### Questions
a – Answer these questions from the CAFC passage, one per line:
(i) What approximate diameter did Wright–Giemsa staining show for the CAFCs?
(ii) What share of the major population did SLAM marker analysis find to be CD48⁺CD150⁻?
(iii) For how many days were HAR-ND cells cocultured on OP9-DL1 with rSCF, IL-7, and Flt3L to produce T lymphocytes?
b – Extract the section of the CAFC passage starting at "When cells from" and ending at "right culture conditions.", copying it word for word.

### Source passage

****************

Wright–Giemsa staining of CAFCs showed small immature cells (∼5 μm in diameter) with high nucleus/cytoplasm ratio (Supplementary Fig. S2A). To examine further whether CAFCs would contain MCPs, the CAFCs were stimulated with α-DNP IgE and analyzed for their expression of FcɛRI. The CAFCs did not express FcɛRI, indicating that CAFCs were not mast cells or MCPs (Supplementary Fig. S2B).

We further analyzed the phenotype of the CAFCs formed in NDS/OP9 coculture. We found that the majority of the cells became CD45⁺Flk1⁻ when the coculture was maintained for 10 days (Fig. 3C-a). Addition of rSCF greatly increased CD45⁺Flk⁻ cell numbers. On day 10 more than 90% of the cells were lin⁻CD45⁺ (Fig. 3C-b). The majority of the cells (∼70%) were sca-1⁺c-kit⁺, and again CD34⁻CD135⁻. The major cell population of the CAFCs was lin⁻sca-1⁺c-kit⁺CD34⁻CD135⁻ (Fig. 3C-c, d), thus displaying the phenotypic markers of primitive HSCs [17 –19]. Further analysis of these cells with SLAM markers [20 –22] (Fig. 3C-e) revealed that the major population (∼82.5%) was CD48⁺CD150⁻ and thus lin⁻sca-1⁺c-kit⁺CD34⁻CD135⁻CD150⁻CD48⁺ (CD150⁻CD48⁺LSK), while a minority were CD150⁻CD48⁻LSK (14.8%) or CD150⁺CD48⁻LSK (0.5%) (Fig. 3D).

When cells from HAR-NDs (1×10⁵ cells) were cocultured on OP9 with rSCF and IL-3 for 9 days, myeloid lineage cells appeared (Fig. 3E-a), and when they were cocultured on OP9 in the presence of rSCF, IL-7, and Flt3L for 15 days, B220⁺ B lymphocytes were detected (Fig. 3E-b). If instead they were cocultured on OP9-DL1 with rSCF, IL-7, and Flt3L for 9 days, then CD4⁺, CD4⁺CD8⁺, and CD8⁺ T lymphocytes were produced (Fig. 3E-c) [23,24]. These results indicate that HAR-ND cells have the potential to produce mature blood cell types under the right culture conditions.

****************

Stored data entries
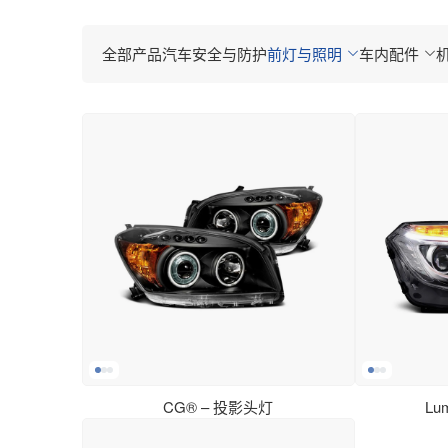
竞赛轮胎
全部产品
越野车/跨界车
汽车安全与防护
前灯与照明
车内配件
轻型卡车
卡车和公共汽车
电池与粘合剂
CG® – 投影头灯
Lu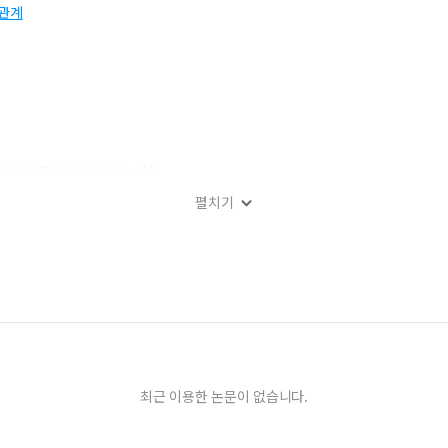
관계
업의 조직성과에 미치는 영향
펼치기
무상태 변화에 관한 사례분석 연구
최근 이용한 논문이 없습니다.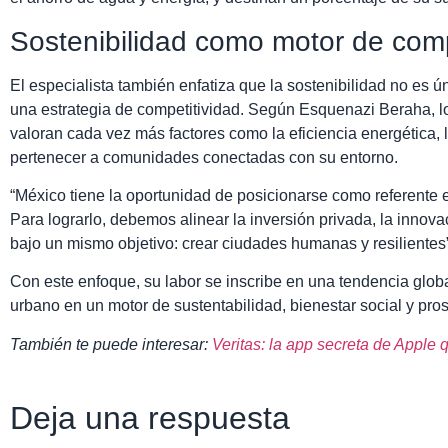
Sostenibilidad como motor de comp
El especialista también enfatiza que la sostenibilidad no es 
una estrategia de competitividad. Según Esquenazi Beraha, lo
valoran cada vez más factores como la eficiencia energética, la
pertenecer a comunidades conectadas con su entorno.
“México tiene la oportunidad de posicionarse como referente 
Para lograrlo, debemos alinear la inversión privada, la innova
bajo un mismo objetivo: crear ciudades humanas y resilientes
Con este enfoque, su labor se inscribe en una tendencia globa
urbano en un motor de sustentabilidad, bienestar social y pr
También te puede interesar:
Veritas: la app secreta de Apple 
Deja una respuesta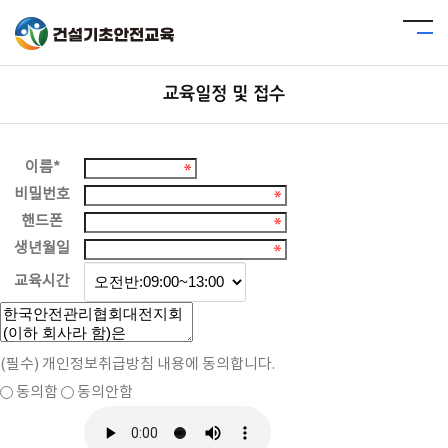
교육일정 및 접수
이름
*
비밀번호
핸드폰
생년월일
교육시간
(필수)
개인정보취급방침 내용에 동의합니다.
동의함
동의안함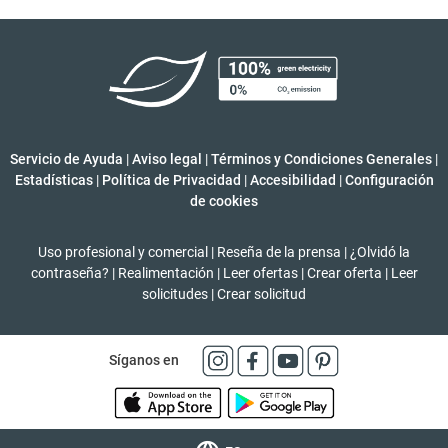
Servicio de Ayuda
|
Aviso legal
|
Términos y Condiciones Generales
|
Estadísticas
|
Política de Privacidad
|
Accesibilidad
|
Configuración
de cookies
Uso profesional y comercial
|
Reseña de la prensa
|
¿Olvidó la
contraseña?
|
Realimentación
|
Leer ofertas
|
Crear oferta
|
Leer
solicitudes
|
Crear solicitud
Síganos en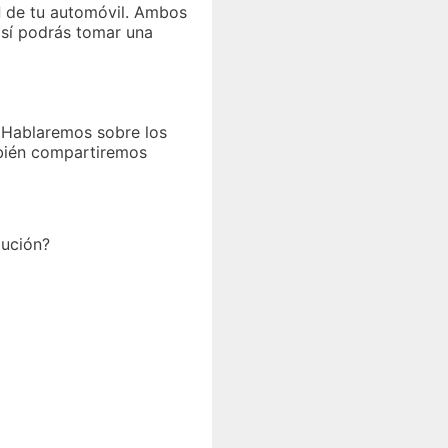
d
de tu automóvil. Ambos
así podrás tomar una
a. Hablaremos sobre los
mbién compartiremos
bución?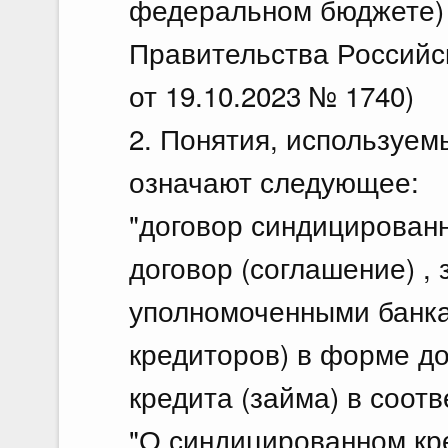
федеральном бюджете) 
Правительства Российс
от 19.10.2023 № 1740)
2. Понятия, используем
означают следующее:
"договор синдицированн
договор (соглашение) ,
уполномоченными банка
кредиторов) в форме д
кредита (займа) в соот
"О синдицированном кре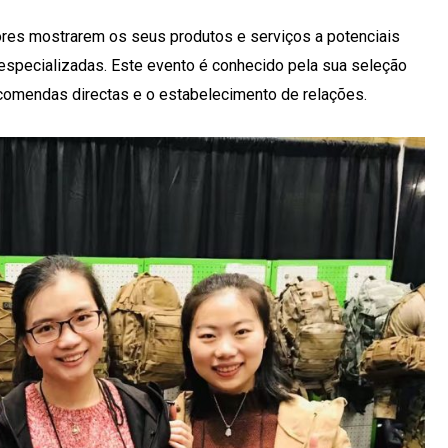
res mostrarem os seus produtos e serviços a potenciais
especializadas. Este evento é conhecido pela sua seleção
ncomendas directas e o estabelecimento de relações.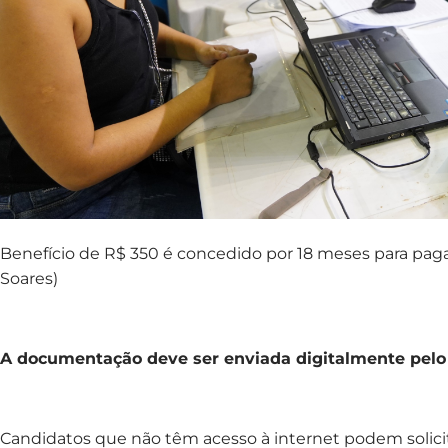
Benefício de R$ 350 é concedido por 18 meses para pag
Soares)
A documentação deve ser enviada digitalmente pelo
Candidatos que não têm acesso à internet podem solicit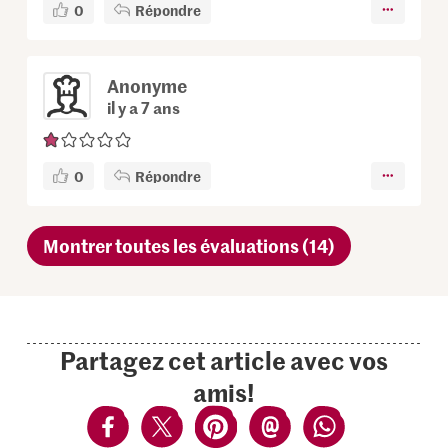
0
Répondre
Anonyme
il y a 7 ans
0
Répondre
Montrer toutes les évaluations (14)
Partagez cet article avec vos
amis!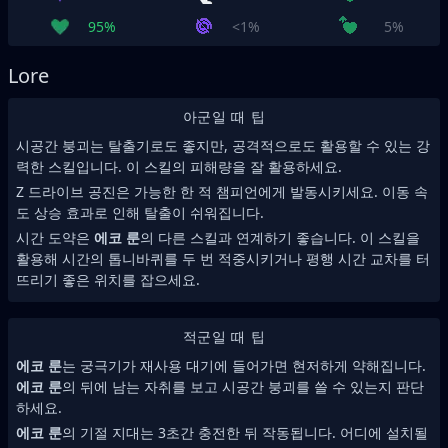
95%
<1%
5%
Lore
아군일 때 팁
시공간 붕괴는 탈출기로도 좋지만, 공격적으로도 활용할 수 있는 강
력한 스킬입니다. 이 스킬의 피해량을 잘 활용하세요.
Z 드라이브 공진은 가능한 한 적 챔피언에게 발동시키세요. 이동 속
도 상승 효과로 인해 탈출이 쉬워집니다.
시간 도약은
에코 룬
의 다른 스킬과 연계하기 좋습니다. 이 스킬을
활용해 시간의 톱니바퀴를 두 번 적중시키거나 평행 시간 교차를 터
뜨리기 좋은 위치를 잡으세요.
적군일 때 팁
에코 룬
는 궁극기가 재사용 대기에 들어가면 현저하게 약해집니다.
에코 룬
의 뒤에 남는 자취를 보고 시공간 붕괴를 쓸 수 있는지 판단
하세요.
에코 룬
의 기절 지대는 3초간 충전한 뒤 작동됩니다. 어디에 설치될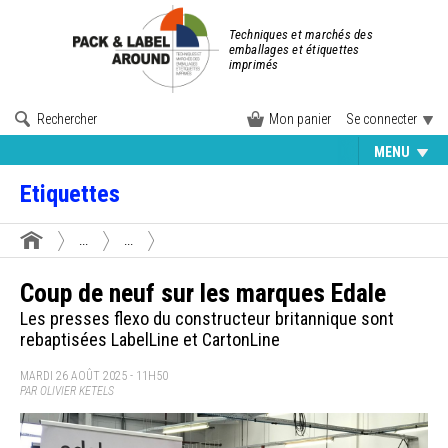
Techniques et marchés des
emballages et étiquettes
imprimés
Rechercher
Mon panier
Se connecter
MENU
Etiquettes
...
...
Coup de neuf sur les marques Edale
Les presses flexo du constructeur britannique sont
rebaptisées LabelLine et CartonLine
MARDI 26 AOÛT 2025 - 11H50
PAR OLIVIER KETELS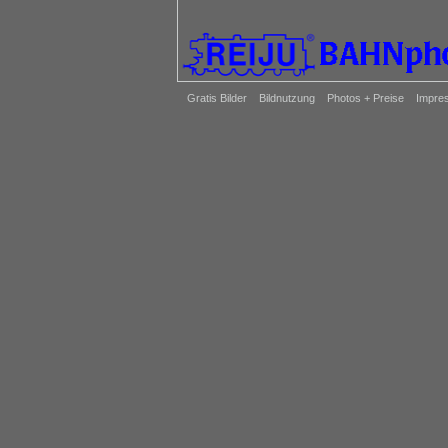
Gratis Bilder
Bildnutzung
Photos + Preise
Impre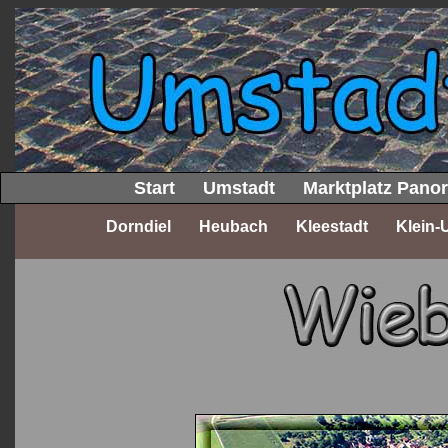
Start
Umstadt
Marktplatz Pano
Dorndiel
Heubach
Kleestadt
Klein-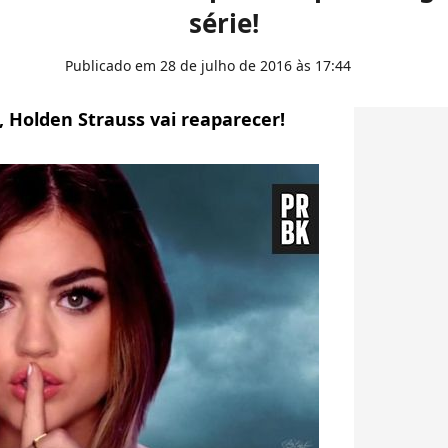
série!
Publicado em 28 de julho de 2016 às 17:44
, Holden Strauss vai reaparecer!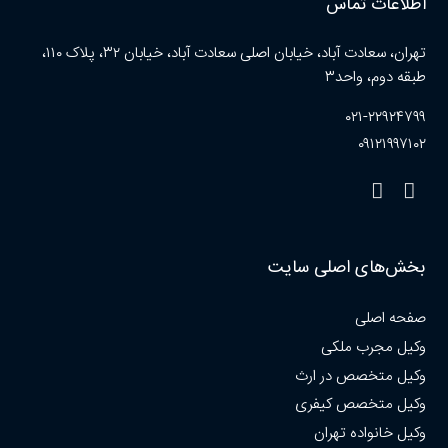
اطلاعات تماس
تهران، سعادت آباد، خیابان اصلی سعادت آباد، خیابان ۳۲، پلاک ۱۱۰،
طبقه دوم، واحد۳
۰۲۱-۲۲۹۲۴۷۹۹
۰۹۱۲۱۹۹۷۱۰۲
بخش‌های اصلی سایت
صفحه اصلی
وکیل مجرب ملکی
وکیل متخصص در ارث
وکیل متخصص کیفری
وکیل خانواده تهران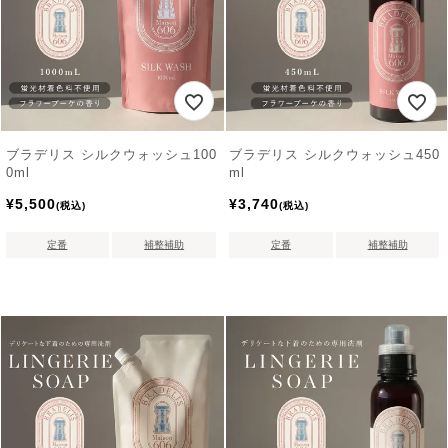
ブラデリス シルクウォッシュ100
ブラデリス シルクウォッシュ450
0ml
ml
¥
5,500
¥
3,740
税込
税込
定番
補整補助
定番
補整補助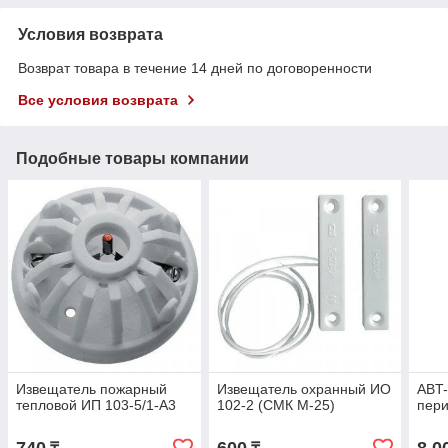
Условия возврата
Возврат товара в течение 14 дней по договоренности
Все условия возврата
Подобные товары компании
Извещатель пожарный
Извещатель охранный ИО
ABT
тепловой ИП 103-5/1-А3
102-2 (СМК М-25)
пер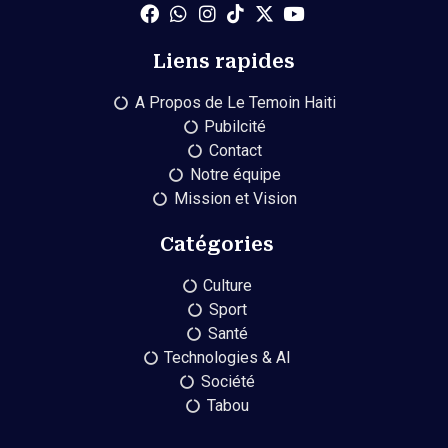
Liens rapides
A Propos de Le Temoin Haiti
Pubilcité
Contact
Notre équipe
Mission et Vision
Catégories
Culture
Sport
Santé
Technologies & AI
Société
Tabou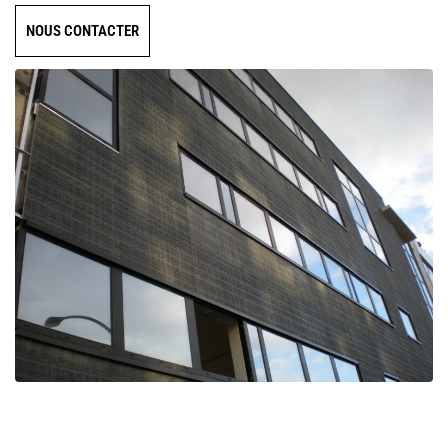
NOUS CONTACTER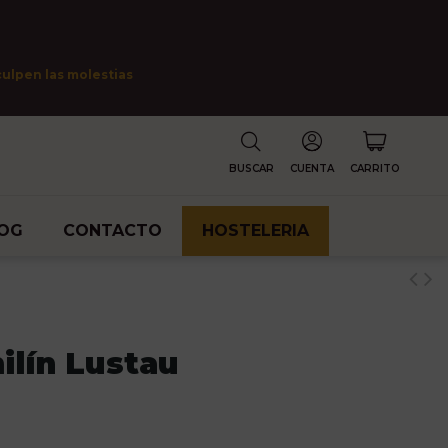
culpen las molestias
BUSCAR
CUENTA
CARRITO
OG
CONTACTO
HOSTELERIA
ilín Lustau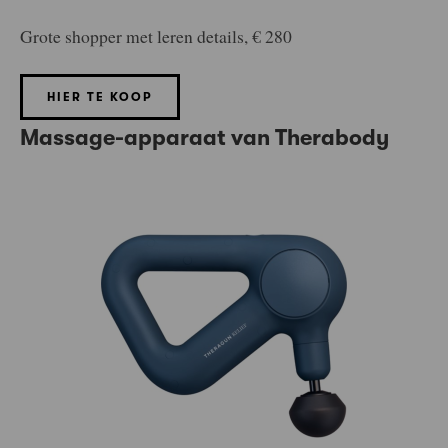
Grote shopper met leren details, € 280
HIER TE KOOP
Massage-apparaat van Therabody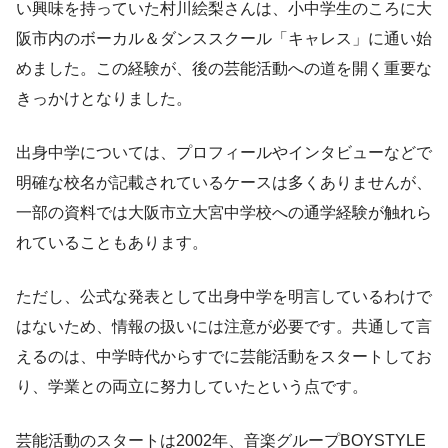
い興味を持っていた村川絵梨さんは、小中学生のころに大
阪市内のボーカル＆ダンススクール「キャレス」に通い始
めました。この経験が、後の芸能活動への道を開く重要な
きっかけとなりました。
出身中学については、プロフィールやインタビューなどで
明確な校名が記載されているケースは多くありませんが、
一部の資料では大阪市立大宮中学校への通学経験が触れら
れていることもあります。
ただし、公式な発表として出身中学を明言しているわけで
はないため、情報の扱いには注意が必要です。共通して言
えるのは、中学時代からすでに芸能活動をスタートしてお
り、学業との両立に努力していたという点です。
芸能活動のスタートは2002年、音楽グループBOYSTYLE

****************

### Replies
a –
(i) About 5 μm.
(ii) About 82.5%.
(iii) 9 days.

b –
When cells from HAR-NDs (1×10⁵ cells) were cocultured on OP9 with rSCF and IL-3 for 9 days, myeloid lineage cells appeared (Fig. 3E-a), and when they were cocultured on OP9 in the presence of rSCF, IL-7, and Flt3L for 15 days, B220⁺ B lymphocytes were detected (Fig. 3E-b). If instead they were cocultured on OP9-DL1 with rSCF, IL-7, and Flt3L for 9 days, then CD4⁺, CD4⁺CD8⁺, and CD8⁺ T lymphocytes were produced (Fig. 3E-c) [23,24]. These results indicate that HAR-ND cells have the potential to produce mature blood cell types under the right culture conditions.